Entre os destaques da mostra que será aberta no Margs, estará uma série de quase 30 xilogravuras do início da carreira, criada no final dos anos 1950, ilustrando a lenda da Salamanca do Jarau como contada pelo escritor Simões Lopes Neto (1865 – 1916), cujo centenário de morte é lembrado neste ano. Paula explica que é a primeira vez que a série será exibida na íntegra. Também estarão à mostra estudos preparatórios para esses trabalhos.
Entre a arte e a vida, Zoravia acredita que temos o compromisso de ajudar o outro, o que chama de uma "obrigação prazerosa". Solidariedade é um de seus imperativos. Pensa que um artista não deve se interessar apenas por pessoas, e sim por todas as formas de vida, incluindo a animal e a vegetal, assim como a existência mineral.
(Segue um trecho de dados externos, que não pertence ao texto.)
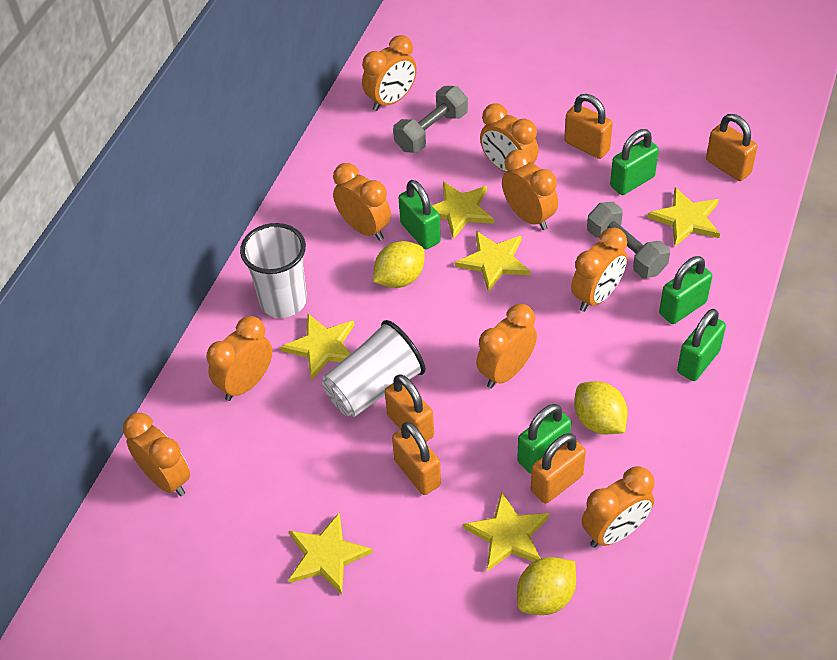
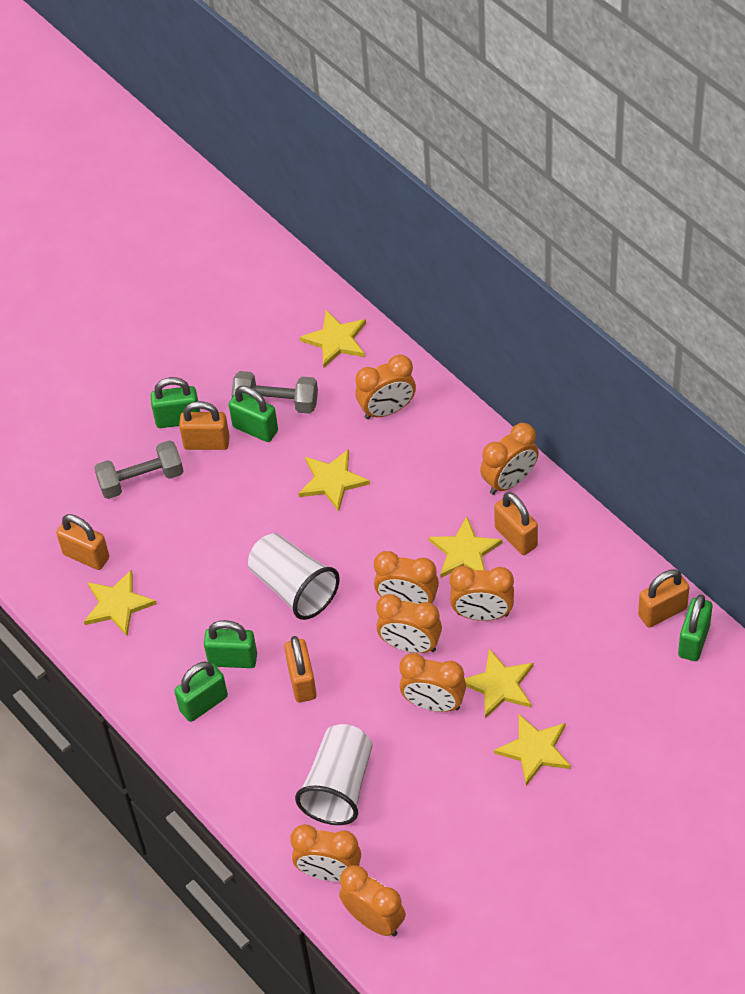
orange clock: [123,413,190,496] [206,316,272,401] [333,163,391,241] [362,35,417,111] [476,304,537,389] [480,104,539,172] [502,150,558,230] [571,228,627,312] [582,466,655,548] = 9 -> [290,824,361,881] [339,865,406,937] [355,354,416,419] [374,551,439,604] [376,594,442,653] [399,653,466,712] [449,566,514,621] [480,423,539,495] = 8
yellow lemon: [373,241,425,288] [517,557,576,615] [574,381,628,434] = 3 -> none = 0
Para ela, devemos acima de tudo cuidar da riqueza do planeta. Se alguém acha que tudo isso a credencia para algum assento celestial, a artista tem um desejo diferente:
– Quero ir para o inferno, que é mais divertido. Nada de céu comigo. Meus amigos mais bacanas estão no inferno.
OPRESSÃO/LIBERTAÇÃO – O ETERNO CONFRONTO
Visitação de segunda a sexta-feira, das 10 às 17h. Até 17 de outubro.
Estúdio Zoravia Bettiol (Rua Dr. Possidônio da Cunha, 272, bairro Vila Assunção), fone (51) 3354-2456, em Porto Alegre. Entrada franca.
Visita guiada no próximo sábado (8/10), das 16h às 17h30min.
ZORAVIA BETTIOL – O LÍRICO E O ONÍRICO
Curadoria de Paula Ramos e Paulo Gomes.
Abertura dia 25 de outubro, às 18h30min. Visitação de 26 de outubro a 11 de dezembro, de terças a domingos, das 10h às 19h.
Museu de Arte do Rio Grande do Sul (Praça da Alfândega, s/nº), fone (51) 3227-2311, em Porto Alegre. Entrada franca.